Pur. See Quinine, Sulphates of, and Quinometry (below).
Tests. Quinine is recognised by—1. Its appearance under the microscope.—2. Its solubility in ether, and in pure ammonia water.—3. Its solubility in concentrated nitric acid, forming a colourless liquid, which does not become yellowish until it is heated.—4. The solubility of itself and salts, when pure, in concentrated sulphuric acid, forming colourless fluids, “which do not acquire any coloration upon being heated to the point of incipient evaporation of the sulphuric acid, but which afterwards become yellow, and finally brown.” (Fresenius.)—5. Its solubility in concentrated sulphuric acid to which some nitric acid has been added, forming a colourless, or, at the most, only a faintly yellowish liquid.—6. It is wholly destroyed by heat.
A solution of quinine in acidulated water, and solutions of its salts, exhibit the following reactions:—1. Ammonia, potassa, and the alkaline carbonates, give white, pulverulent precipitates, becoming crystalline after some time (see above), and which are soluble in ammonia in excess, and which, when ether is added after the ammonia, and the whole is agitated, redissolve in the ether, whilst the clear liquid, on repose, presents two distinct layers.—2. Bicarbonate of soda (avoiding excess) gives a similar precipitate, both in acid and neutral solutions of quinine, either at once or after a short time. The precipitate is soluble in excess of the precipitant, and is again precipitated from the new solution upon protracted ebullition. “Vigorous stirring of the liquid promotes the separation of this precipitate.” (Fresenius.)—3. If recently prepared chlorine be added to it, and then ammonia, a beautiful emerald-green colour is developed. (Ph. L.)—4. A concentrated solution of ferrocyanide of potassium being added, in excess, after the chlorine, instead of the ammonia, a dark red colour is instantly produced, which after some time passes into green, especially when freely exposed to the light. This reaction is not characteristic of quinine, for with quinidine one gets the same reaction.—5. If caustic potassa be used instead of ammonia (see above), the solution acquires a sulphur-yellow colour. “These reactions are restricted to this alkaloid.” (Dr Garrod.)
Flückiger[126] says;—“The most characteristic test for ascertaining the presence of quinine is the formation of the splendid green compound called thalleiochine, which is produced if solutions of the alkaloid or its salts are mixed with chlorine water, and then a drop of ammonia added.”
[126] In ‘Jahrb. f. Pharm.,’ April, 1872, 136 (‘Ph.
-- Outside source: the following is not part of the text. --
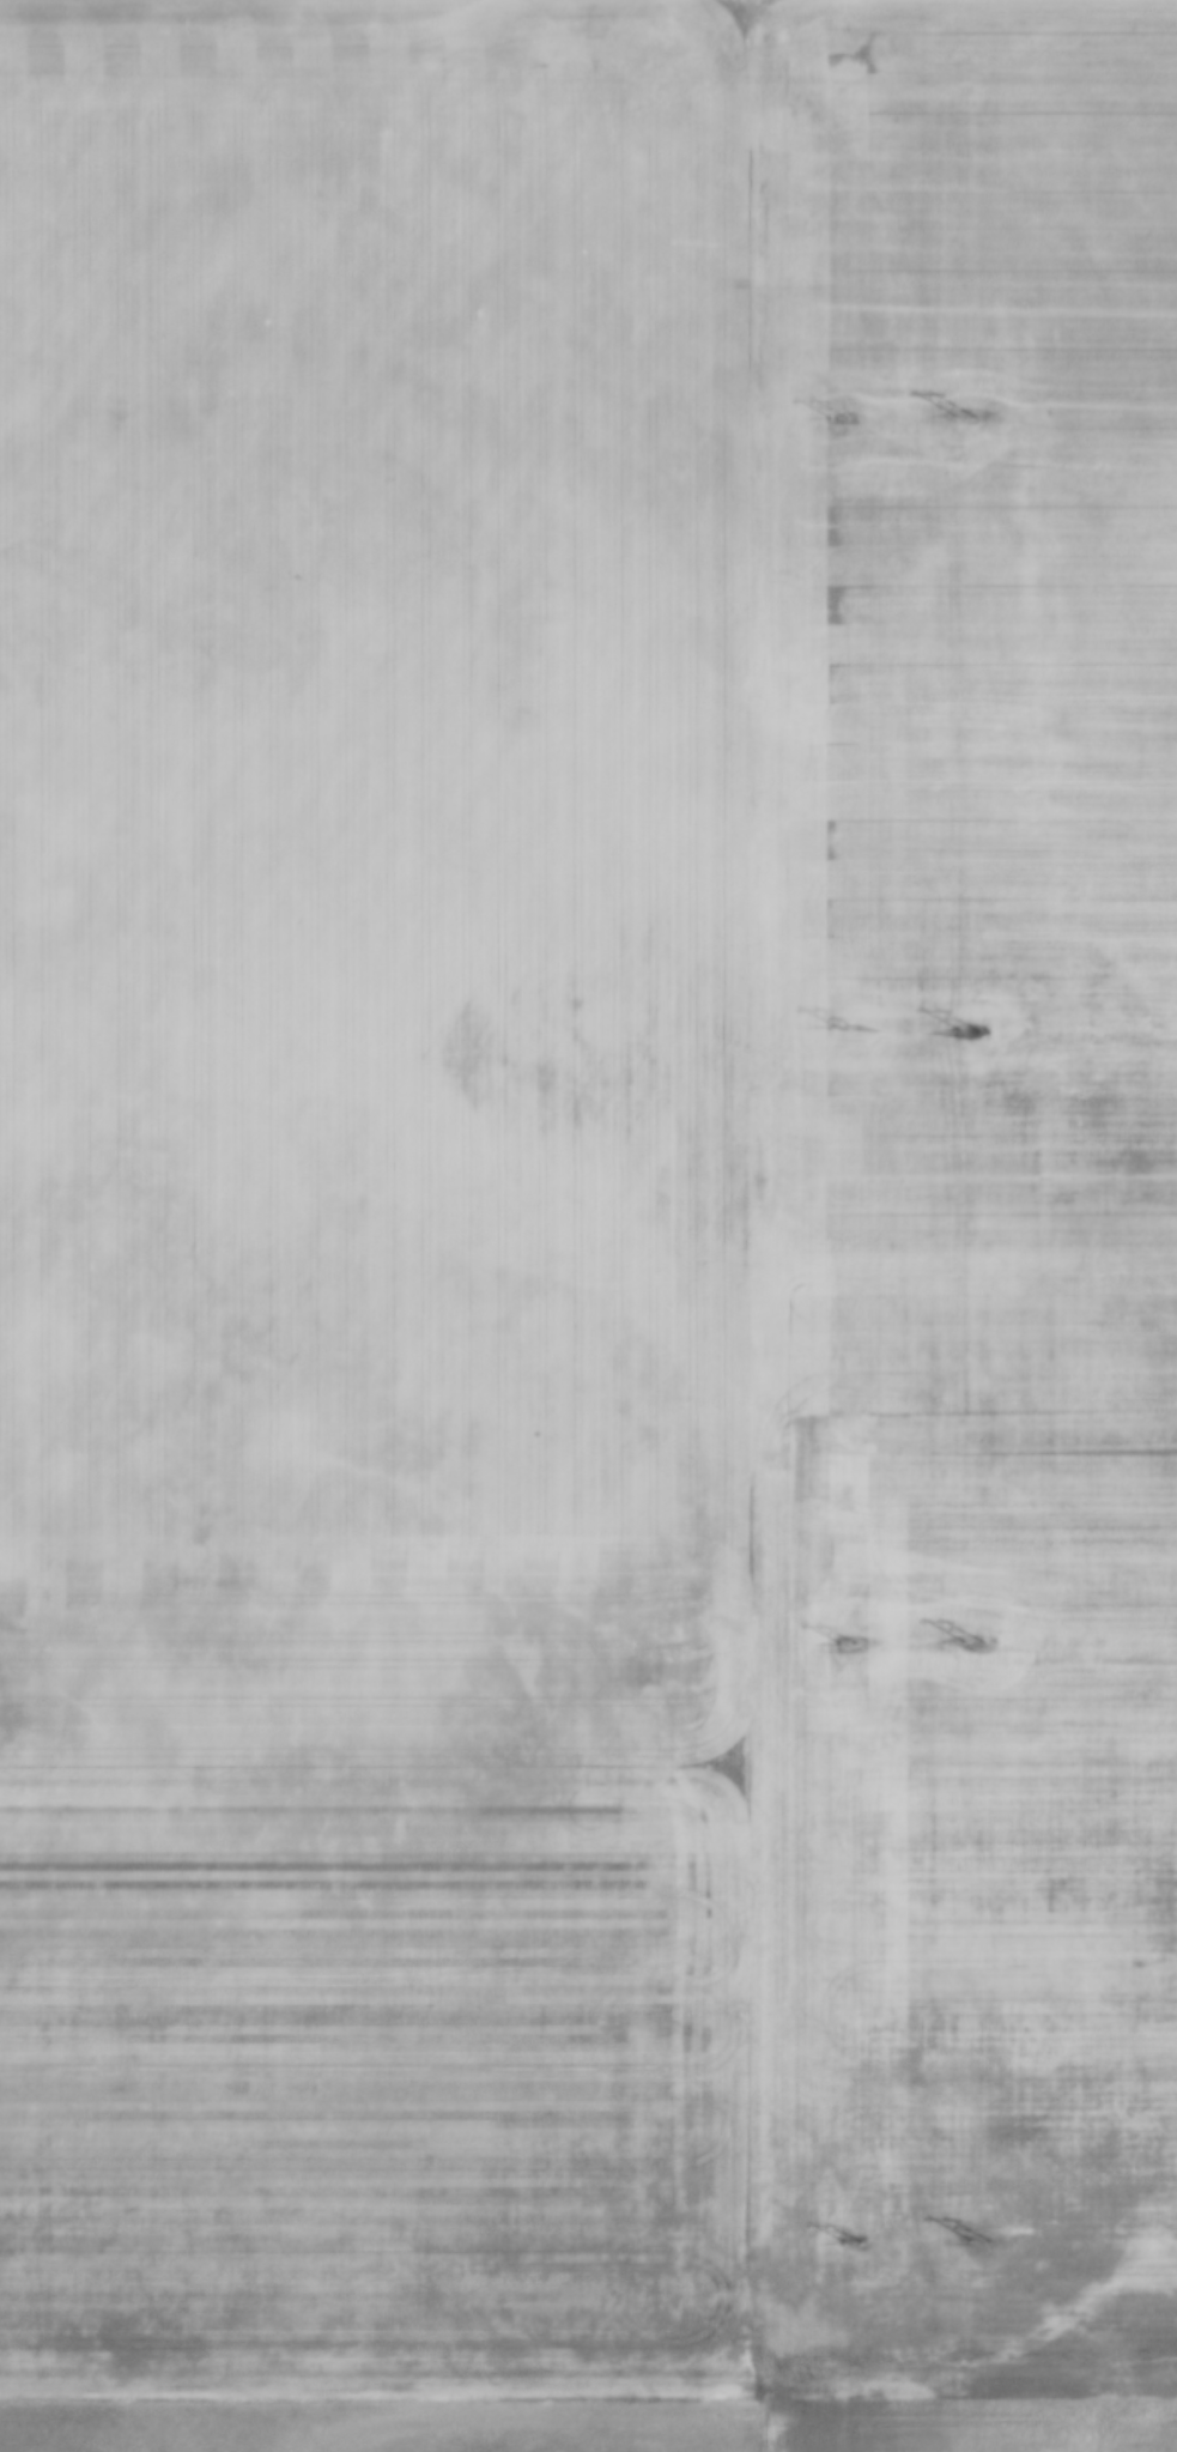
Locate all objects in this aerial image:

Journ,’, 3rd series, ii, 901).
If one part of quinine is dissolved in 4000 parts of acidulated water, and then about 1⁄10 of the volume of the liquid, of chlorine water, and a drop of ammonia added, a green zone will be readily formed if the liquids are cautiously placed in a flask without shaking.
If the solution of quinine contain no more
than 1⁄5000, the green of one may still be obtained, but in more diluted solutions the success becomes more and more uncertain.
From a practical point of view we may state that 1⁄5000 of the alkaloid is the smallest quantity whose presence can thus be discovered with certainty; Kerner (1870) has succeeded with 1⁄20000 but I was not able to corroborate this statement.
The author was also induced to try the action of bromine in place of chlorine. The thalleiochine is then, indeed, produced in solution which contain only 1⁄20000 of quinine.